* [Brief]: Within the entries underneath, how many lines include the string "IOSTANDARD"? State only the number.

(Source records)
━━━━━━
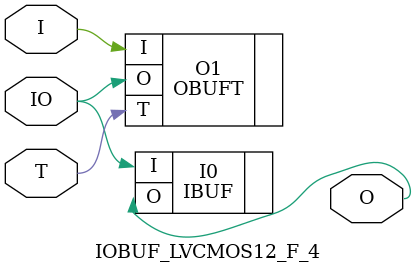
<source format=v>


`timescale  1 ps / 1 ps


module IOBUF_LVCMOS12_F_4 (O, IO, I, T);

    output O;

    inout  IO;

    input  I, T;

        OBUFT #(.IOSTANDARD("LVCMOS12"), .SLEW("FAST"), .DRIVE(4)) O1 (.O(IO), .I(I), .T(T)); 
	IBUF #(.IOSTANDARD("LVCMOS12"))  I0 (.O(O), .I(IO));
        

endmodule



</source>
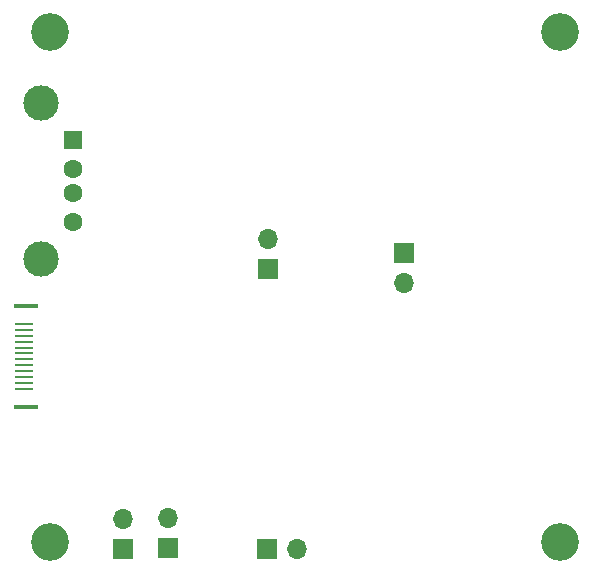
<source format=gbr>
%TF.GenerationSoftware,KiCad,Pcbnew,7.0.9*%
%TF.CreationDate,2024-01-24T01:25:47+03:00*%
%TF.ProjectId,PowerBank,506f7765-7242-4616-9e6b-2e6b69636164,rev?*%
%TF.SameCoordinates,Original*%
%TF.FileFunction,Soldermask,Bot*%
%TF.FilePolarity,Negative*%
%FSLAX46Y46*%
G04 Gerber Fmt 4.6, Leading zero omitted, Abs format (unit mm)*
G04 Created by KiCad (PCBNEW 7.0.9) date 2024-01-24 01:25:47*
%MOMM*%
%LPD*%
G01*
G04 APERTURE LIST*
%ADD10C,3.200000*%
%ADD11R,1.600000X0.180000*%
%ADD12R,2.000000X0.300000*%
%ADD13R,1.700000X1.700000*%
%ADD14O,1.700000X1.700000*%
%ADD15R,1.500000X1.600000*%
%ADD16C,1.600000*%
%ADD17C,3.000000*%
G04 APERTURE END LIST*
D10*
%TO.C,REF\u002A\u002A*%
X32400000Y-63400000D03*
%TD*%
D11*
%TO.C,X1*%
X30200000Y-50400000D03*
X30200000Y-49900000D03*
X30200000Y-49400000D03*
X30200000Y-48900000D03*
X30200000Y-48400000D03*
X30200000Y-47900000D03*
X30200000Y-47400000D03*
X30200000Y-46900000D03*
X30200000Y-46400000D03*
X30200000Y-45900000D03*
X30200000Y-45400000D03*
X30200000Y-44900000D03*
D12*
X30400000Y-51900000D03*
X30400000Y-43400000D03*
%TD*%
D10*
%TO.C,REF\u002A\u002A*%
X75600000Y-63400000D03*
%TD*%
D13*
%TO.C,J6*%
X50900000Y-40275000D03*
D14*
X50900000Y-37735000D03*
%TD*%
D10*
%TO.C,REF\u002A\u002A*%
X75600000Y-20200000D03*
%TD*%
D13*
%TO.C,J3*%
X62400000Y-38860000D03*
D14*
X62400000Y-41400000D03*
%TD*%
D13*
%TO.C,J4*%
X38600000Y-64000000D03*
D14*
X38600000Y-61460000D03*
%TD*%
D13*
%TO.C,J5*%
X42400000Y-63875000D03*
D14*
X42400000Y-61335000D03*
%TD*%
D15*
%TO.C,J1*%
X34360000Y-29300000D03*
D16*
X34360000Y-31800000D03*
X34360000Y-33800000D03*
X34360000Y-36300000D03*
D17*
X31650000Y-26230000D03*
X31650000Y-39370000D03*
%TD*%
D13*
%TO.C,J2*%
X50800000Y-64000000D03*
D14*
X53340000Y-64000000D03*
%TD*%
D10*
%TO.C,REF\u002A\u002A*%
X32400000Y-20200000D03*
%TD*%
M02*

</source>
━━━━━━
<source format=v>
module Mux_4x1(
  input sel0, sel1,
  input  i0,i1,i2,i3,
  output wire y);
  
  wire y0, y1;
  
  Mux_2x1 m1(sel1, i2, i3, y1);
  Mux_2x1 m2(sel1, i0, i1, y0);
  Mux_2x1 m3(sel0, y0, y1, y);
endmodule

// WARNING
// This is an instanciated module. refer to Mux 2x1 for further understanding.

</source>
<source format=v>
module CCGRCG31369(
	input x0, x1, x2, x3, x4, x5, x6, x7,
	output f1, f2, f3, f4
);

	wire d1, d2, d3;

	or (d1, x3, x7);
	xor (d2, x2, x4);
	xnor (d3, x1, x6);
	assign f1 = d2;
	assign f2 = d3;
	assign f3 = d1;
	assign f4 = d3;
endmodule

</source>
━━━━━━
* [Output for this exercise]: 2